> What the exercise asks
Transcribe the listing that follows in full, exactly, and drop its images.

> Provided records
== Segment start ==

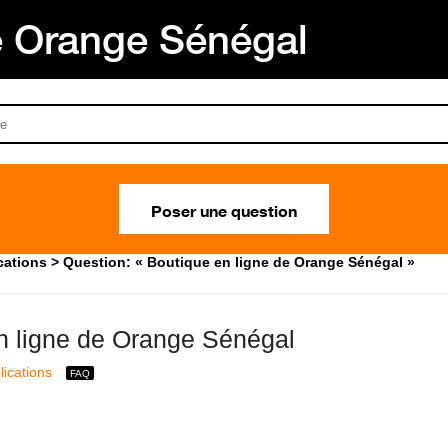
Orange Sénégal
Poser une question
cations
Question: « Boutique en ligne de Orange Sénégal »
n ligne de Orange Sénégal
lications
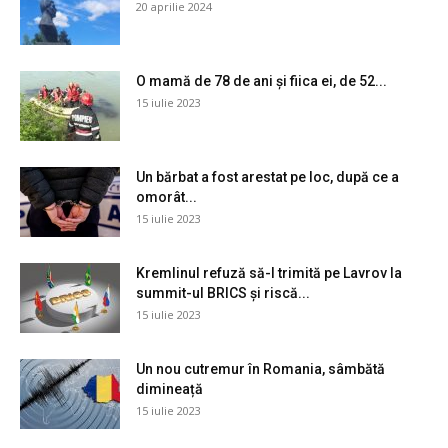
20 aprilie 2024
O mamă de 78 de ani și fiica ei, de 52...
15 iulie 2023
Un bărbat a fost arestat pe loc, după ce a
omorât...
15 iulie 2023
Kremlinul refuză să-l trimită pe Lavrov la
summit-ul BRICS și riscă...
15 iulie 2023
Un nou cutremur în Romania, sâmbătă
dimineață
15 iulie 2023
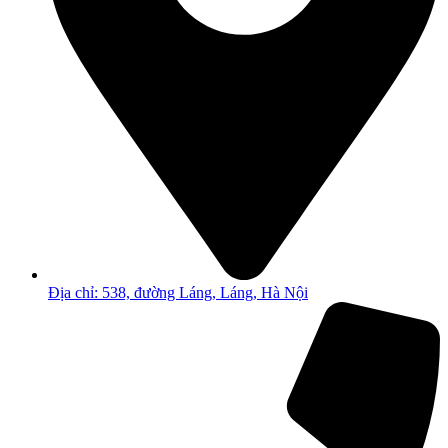
Địa chỉ: 538, đường Láng, Láng, Hà Nội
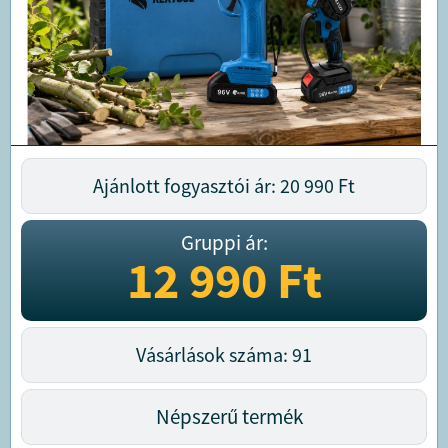
Ajánlott fogyasztói ár: 20 990
Ft
Gruppi ár:
12 990
Ft
Vásárlások száma: 91
Népszerű termék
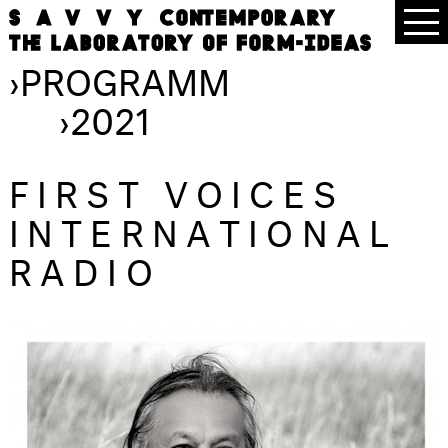
›
PROGRAMM
›
2021
FIRST VOICES
INTERNATIONAL
RADIO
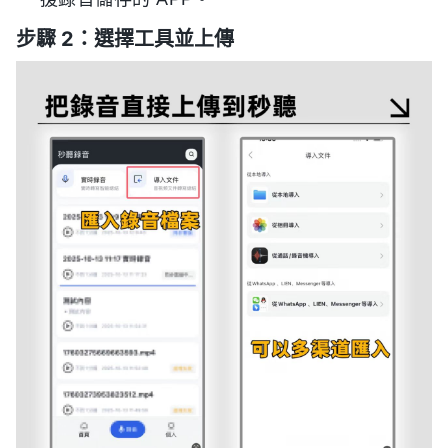
步驟 2：選擇工具並上傳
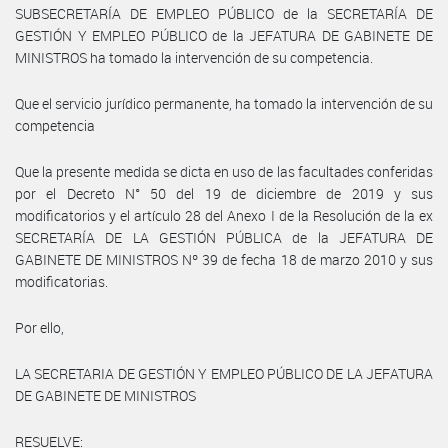
SUBSECRETARÍA DE EMPLEO PÚBLICO de la SECRETARÍA DE
GESTIÓN Y EMPLEO PÚBLICO de la JEFATURA DE GABINETE DE
MINISTROS ha tomado la intervención de su competencia.
Que el servicio jurídico permanente, ha tomado la intervención de su
competencia
Que la presente medida se dicta en uso de las facultades conferidas
por el Decreto N° 50 del 19 de diciembre de 2019 y sus
modificatorios y el artículo 28 del Anexo I de la Resolución de la ex
SECRETARÍA DE LA GESTIÓN PÚBLICA de la JEFATURA DE
GABINETE DE MINISTROS Nº 39 de fecha 18 de marzo 2010 y sus
modificatorias.
Por ello,
LA SECRETARIA DE GESTIÓN Y EMPLEO PÚBLICO DE LA JEFATURA
DE GABINETE DE MINISTROS
RESUELVE:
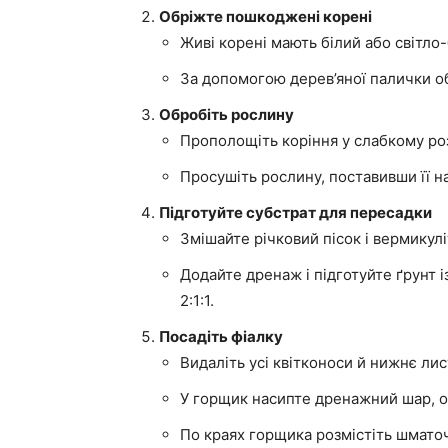
Обріжте пошкоджені корені
Живі корені мають білий або світло
За допомогою дерев’яної палички о
Обробіть рослину
Прополощіть коріння у слабкому роз
Просушіть рослину, поставивши її н
Підготуйте субстрат для пересадки
Змішайте річковий пісок і вермикуліт
Додайте дренаж і підготуйте ґрунт і
2:1:1.
Посадіть фіалку
Видаліть усі квітконоси й нижнє лис
У горщик насипте дренажний шар, оп
По краях горщика розмістіть шматоч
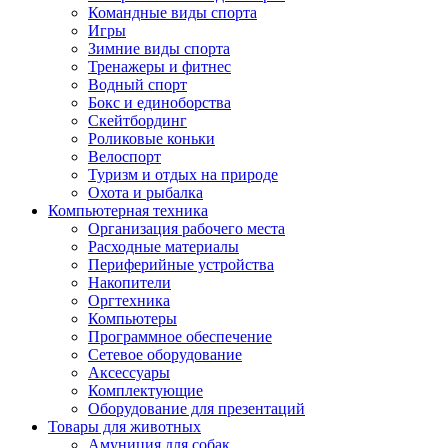
Командные виды спорта
Игры
Зимние виды спорта
Тренажеры и фитнес
Водный спорт
Бокс и единоборства
Скейтбординг
Роликовые коньки
Велоспорт
Туризм и отдых на природе
Охота и рыбалка
Компьютерная техника
Организация рабочего места
Расходные материалы
Периферийные устройства
Накопители
Оргтехника
Компьютеры
Программное обеспечение
Сетевое оборудование
Аксессуары
Комплектующие
Оборудование для презентаций
Товары для животных
Амуниция для собак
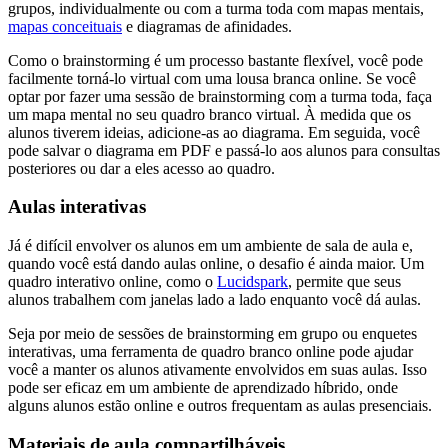
grupos, individualmente ou com a turma toda com mapas mentais,
mapas conceituais
e diagramas de afinidades.
Como o brainstorming é um processo bastante flexível, você pode
facilmente torná-lo virtual com uma lousa branca online. Se você
optar por fazer uma sessão de brainstorming com a turma toda, faça
um mapa mental no seu quadro branco virtual. À medida que os
alunos tiverem ideias, adicione-as ao diagrama. Em seguida, você
pode salvar o diagrama em PDF e passá-lo aos alunos para consultas
posteriores ou dar a eles acesso ao quadro.
Aulas interativas
Já é difícil envolver os alunos em um ambiente de sala de aula e,
quando você está dando aulas online, o desafio é ainda maior. Um
quadro interativo online, como o
Lucidspark
, permite que seus
alunos trabalhem com janelas lado a lado enquanto você dá aulas.
Seja por meio de sessões de brainstorming em grupo ou enquetes
interativas, uma ferramenta de quadro branco online pode ajudar
você a manter os alunos ativamente envolvidos em suas aulas. Isso
pode ser eficaz em um ambiente de aprendizado híbrido, onde
alguns alunos estão online e outros frequentam as aulas presenciais.
Materiais de aula compartilháveis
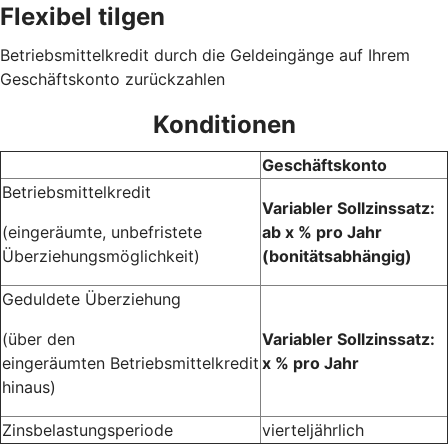
Flexibel tilgen
Betriebsmittelkredit durch die Geldeingänge auf Ihrem
Geschäftskonto zurückzahlen
Konditionen
Geschäftskonto
Betriebsmittelkredit
Variabler Sollzinssatz:
(eingeräumte, unbefristete
ab x % pro Jahr
Überziehungsmöglichkeit)
(bonitätsabhängig)
Geduldete Überziehung
(über den
Variabler Sollzinssatz:
eingeräumten Betriebsmittelkredit
x % pro Jahr
hinaus)
Zinsbelastungsperiode
vierteljährlich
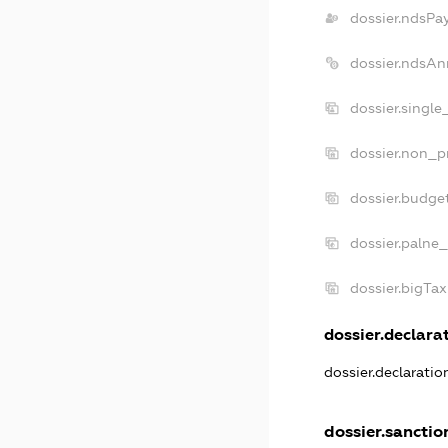
dossier.ndsPa
dossier.ndsAn
dossier.single
dossier.non_pr
dossier.budge
dossier.palne_
dossier.bigTa
dossier.declarat
dossier.declarati
dossier.sanctio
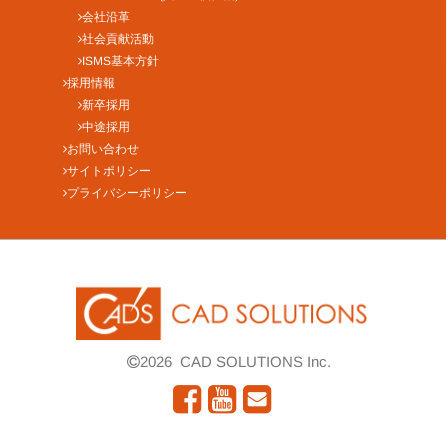
会社沿革
社会貢献活動
ISMS基本方針
採用情報
新卒採用
中途採用
お問い合わせ
サイトポリシー
プライバシーポリシー
2026
CAD SOLUTIONS Inc.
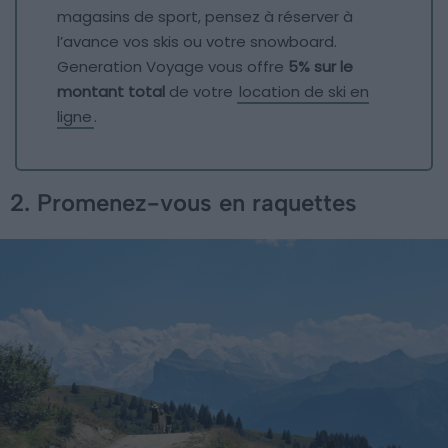
magasins de sport, pensez à réserver à
l’avance vos skis ou votre snowboard.
Generation Voyage vous offre
5% sur le
montant total
de votre
location de ski en
ligne
.
2. Promenez-vous en raquettes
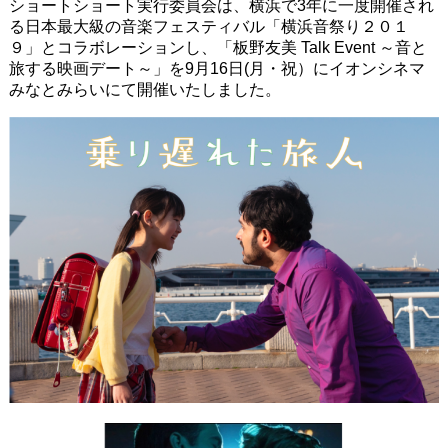
ショートショート実行委員会は、横浜で3年に一度開催され
る日本最大級の音楽フェスティバル「横浜音祭り２０１
９」とコラボレーションし、「板野友美 Talk Event ～音と
旅する映画デート～」を9月16日(月・祝）にイオンシネマ
みなとみらいにて開催いたしました。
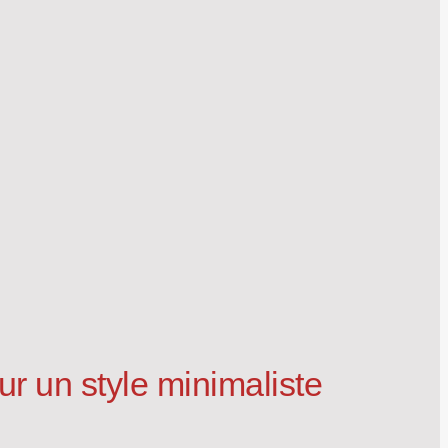
r un style minimaliste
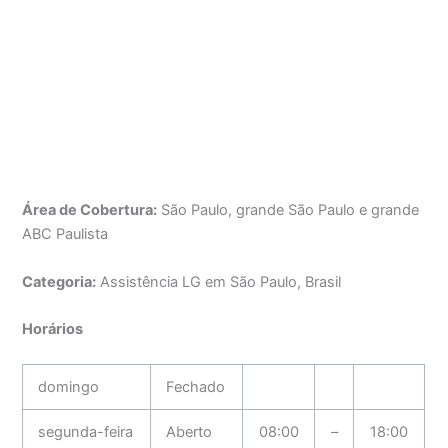
Área de Cobertura:
São Paulo, grande São Paulo e grande
ABC Paulista
Categoria:
Assistência LG em São Paulo, Brasil
Horários
domingo
Fechado
segunda-feira
Aberto
08:00
–
18:00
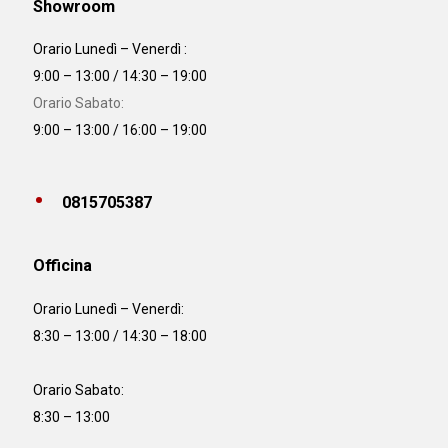
Showroom
Orario Lunedì – Venerdì :
9:00 – 13:00 / 14:30 – 19:00
Orario Sabato:
9:00 – 13:00 / 16:00 – 19:00
0815705387
Officina
Orario
Lunedì – Venerdì:
8:30 – 13:00 / 14:30 – 18:00
Orario Sabato:
8:30 – 13:00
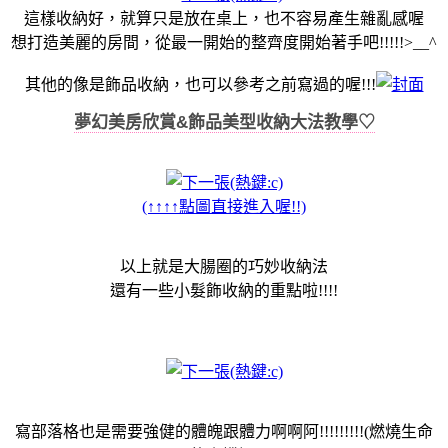
這樣收納好，就算只是放在桌上，也不容易產生雜亂感喔
想打造美麗的房間，從最一開始的整齊度開始著手吧!!!!!>__^
其他的像是飾品收納，也可以參考之前寫過的喔!!!
夢幻美房欣賞&飾品美型收納大法教學♡
(↑↑↑↑點圖直接進入喔!!)
以上就是大腸圈的巧妙收納法
還有一些小髮飾收納的重點啦!!!!
寫部落格也是需要強健的體魄跟體力啊啊阿!!!!!!!!!(燃燒生命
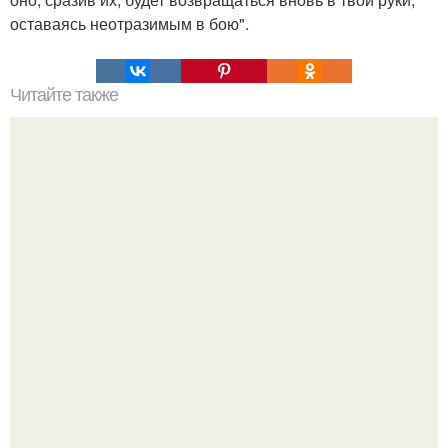
оставаясь неотразимым в бою".
Читайте также
Кротовая нора. Что такое "Кротовая Нора"?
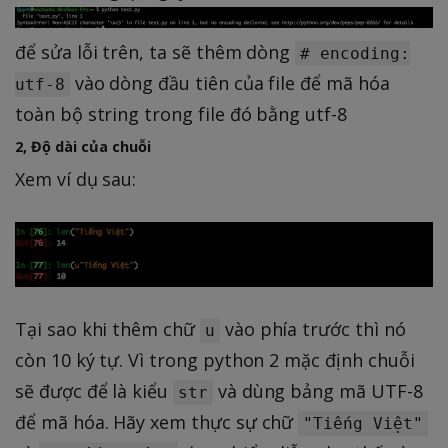
để sửa lỗi trên, ta sẽ thêm dòng
# encoding:
vào dòng đầu tiên của file để mã hóa
utf-8
toàn bộ string trong file đó bằng utf-8
2, Độ dài của chuỗi
Xem ví dụ sau:
Tại sao khi thêm chữ
vào phía trước thì nó
u
còn 10 ký tự. Vì trong python 2 mặc định chuỗi
sẽ được để là kiểu
và dùng bảng mã UTF-8
str
để mã hóa. Hãy xem thực sự chữ
"Tiếng Việt"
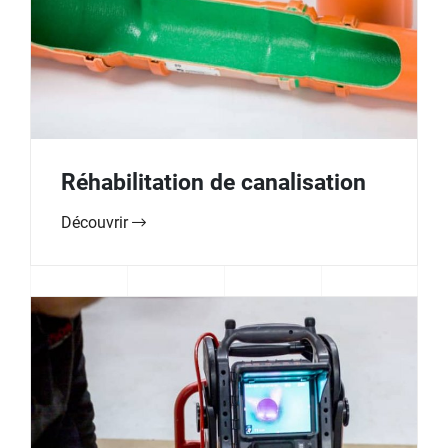
Réhabilitation de canalisation
Découvrir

== Segment end ==

> Answer to this task
Orange Sénégal
Poser une question
cations
Question: « Boutique en ligne de Orange Sénégal »
n ligne de Orange Sénégal
lications
20 aprilie 2024
O mamă de 78 de ani și fiica ei, de 52...
15 iulie 2023
Un bărbat a fost arestat pe loc, după ce a
omorât...
15 iulie 2023
Kremlinul refuză să-l trimită pe Lavrov la
summit-ul BRICS și riscă...
15 iulie 2023
Un nou cutremur în Romania, sâmbătă
dimineață
15 iulie 2023
Địa chỉ: 538, đường Láng, Láng, Hà Nội
Ajánlott fogyasztói ár: 20 990
Ft
Gruppi ár:
12 990
Ft
Vásárlások száma: 91
Népszerű termék
›
PROGRAMM
›
2021
FIRST VOICES
INTERNATIONAL
RADIO
步驟 2：選擇工具並上傳
SUBSECRETARÍA DE EMPLEO PÚBLICO de la SECRETARÍA DE
GESTIÓN Y EMPLEO PÚBLICO de la JEFATURA DE GABINETE DE
MINISTROS ha tomado la intervención de su competencia.
Que el servicio jurídico permanente, ha tomado la intervención de su
competencia
Que la presente medida se dicta en uso de las facultades conferidas
por el Decreto N° 50 del 19 de diciembre de 2019 y sus
modificatorios y el artículo 28 del Anexo I de la Resolución de la ex
SECRETARÍA DE LA GESTIÓN PÚBLICA de la JEFATURA DE
GABINETE DE MINISTROS Nº 39 de fecha 18 de marzo 2010 y sus
modificatorias.
Por ello,
LA SECRETARIA DE GESTIÓN Y EMPLEO PÚBLICO DE LA JEFATURA
DE GABINETE DE MINISTROS
RESUELVE:
Обріжте пошкоджені корені
Живі корені мають білий або світло
За допомогою дерев’яної палички о
Обробіть рослину
Прополощіть коріння у слабкому роз
Просушіть рослину, поставивши її н
Підготуйте субстрат для пересадки
Змішайте річковий пісок і вермикуліт
Додайте дренаж і підготуйте ґрунт і
2:1:1.
Посадіть фіалку
Видаліть усі квітконоси й нижнє лис
У горщик насипте дренажний шар, оп
По краях горщика розмістіть шматоч
Командные виды спорта
Игры
Зимние виды спорта
Тренажеры и фитнес
Водный спорт
Бокс и единоборства
Скейтбординг
Роликовые коньки
Велоспорт
Туризм и отдых на природе
Охота и рыбалка
Компьютерная техника
Организация рабочего места
Расходные материалы
Периферийные устройства
Накопители
Оргтехника
Компьютеры
Программное обеспечение
Сетевое оборудование
Аксессуары
Комплектующие
Оборудование для презентаций
Товары для животных
Амуниция для собак
grupos, individualmente ou com a turma toda com mapas mentais,
mapas conceituais
e diagramas de afinidades.
Como o brainstorming é um processo bastante flexível, você pode
facilmente torná-lo virtual com uma lousa branca online. Se você
optar por fazer uma sessão de brainstorming com a turma toda, faça
um mapa mental no seu quadro branco virtual. À medida que os
alunos tiverem ideias, adicione-as ao diagrama. Em seguida, você
pode salvar o diagrama em PDF e passá-lo aos alunos para consultas
posteriores ou dar a eles acesso ao quadro.
Aulas interativas
Já é difícil envolver os alunos em um ambiente de sala de aula e,
quando você está dando aulas online, o desafio é ainda maior. Um
quadro interativo online, como o
Lucidspark
, permite que seus
alunos trabalhem com janelas lado a lado enquanto você dá aulas.
Seja por meio de sessões de brainstorming em grupo ou enquetes
interativas, uma ferramenta de quadro branco online pode ajudar
você a manter os alunos ativamente envolvidos em suas aulas. Isso
pode ser eficaz em um ambiente de aprendizado híbrido, onde
alguns alunos estão online e outros frequentam as aulas presenciais.
Materiais de aula compartilháveis
Flexibel tilgen
Betriebsmittelkredit durch die Geldeingänge auf Ihrem
Geschäftskonto zurückzahlen
Konditionen
Geschäftskonto
Betriebsmittelkredit
Variabler Sollzinssatz:
(eingeräumte, unbefristete
ab x % pro Jahr
Überziehungsmöglichkeit)
(bonitätsabhängig)
Geduldete Überziehung
(über den
Variabler Sollzinssatz:
eingeräumten Betriebsmittelkredit
x % pro Jahr
hinaus)
Zinsbelastungsperiode
vierteljährlich
dossier.ndsPa
dossier.ndsAn
dossier.single
dossier.non_pr
dossier.budge
dossier.palne_
dossier.bigTa
dossier.declarat
dossier.declarati
dossier.sanctio
会社沿革
社会貢献活動
ISMS基本方針
採用情報
新卒採用
中途採用
お問い合わせ
サイトポリシー
プライバシーポリシー
2026
CAD SOLUTIONS Inc.
magasins de sport, pensez à réserver à
l’avance vos skis ou votre snowboard.
Generation Voyage vous offre
5% sur le
montant total
de votre
location de ski en
ligne
.
2. Promenez-vous en raquettes
ショートショート実行委員会は、横浜で3年に一度開催され
る日本最大級の音楽フェスティバル「横浜音祭り２０１
９」とコラボレーションし、「板野友美 Talk Event ～音と
旅する映画デート～」を9月16日(月・祝）にイオンシネマ
みなとみらいにて開催いたしました。
r un style minimaliste
Área de Cobertura:
São Paulo, grande São Paulo e grande
ABC Paulista
Categoria:
Assistência LG em São Paulo, Brasil
Horários
domingo
Fechado
segunda-feira
Aberto
08:00
–
18:00
Showroom
Orario Lunedì – Venerdì :
9:00 – 13:00 / 14:30 – 19:00
Orario Sabato:
9:00 – 13:00 / 16:00 – 19:00
0815705387
Officina
Orario
Lunedì – Venerdì:
8:30 – 13:00 / 14:30 – 18:00
Orario Sabato:
8:30 – 13:00
這樣收納好，就算只是放在桌上，也不容易產生雜亂感喔
想打造美麗的房間，從最一開始的整齊度開始著手吧!!!!!>__^
其他的像是飾品收納，也可以參考之前寫過的喔!!!
夢幻美房欣賞&飾品美型收納大法教學♡
(↑↑↑↑點圖直接進入喔!!)
以上就是大腸圈的巧妙收納法
還有一些小髮飾收納的重點啦!!!!
寫部落格也是需要強健的體魄跟體力啊啊阿!!!!!!!!!(燃燒生命
оставаясь неотразимым в бою".
Читайте также
Кротовая нора. Что такое "Кротовая Нора"?
để sửa lỗi trên, ta sẽ thêm dòng
# encoding:
vào dòng đầu tiên của file để mã hóa
utf-8
toàn bộ string trong file đó bằng utf-8
2, Độ dài của chuỗi
Xem ví dụ sau:
Tại sao khi thêm chữ
vào phía trước thì nó
u
còn 10 ký tự. Vì trong python 2 mặc định chuỗi
sẽ được để là kiểu
và dùng bảng mã UTF-8
str
để mã hóa. Hãy xem thực sự chữ
"Tiếng Việt"
Réhabilitation de canalisation
Découvrir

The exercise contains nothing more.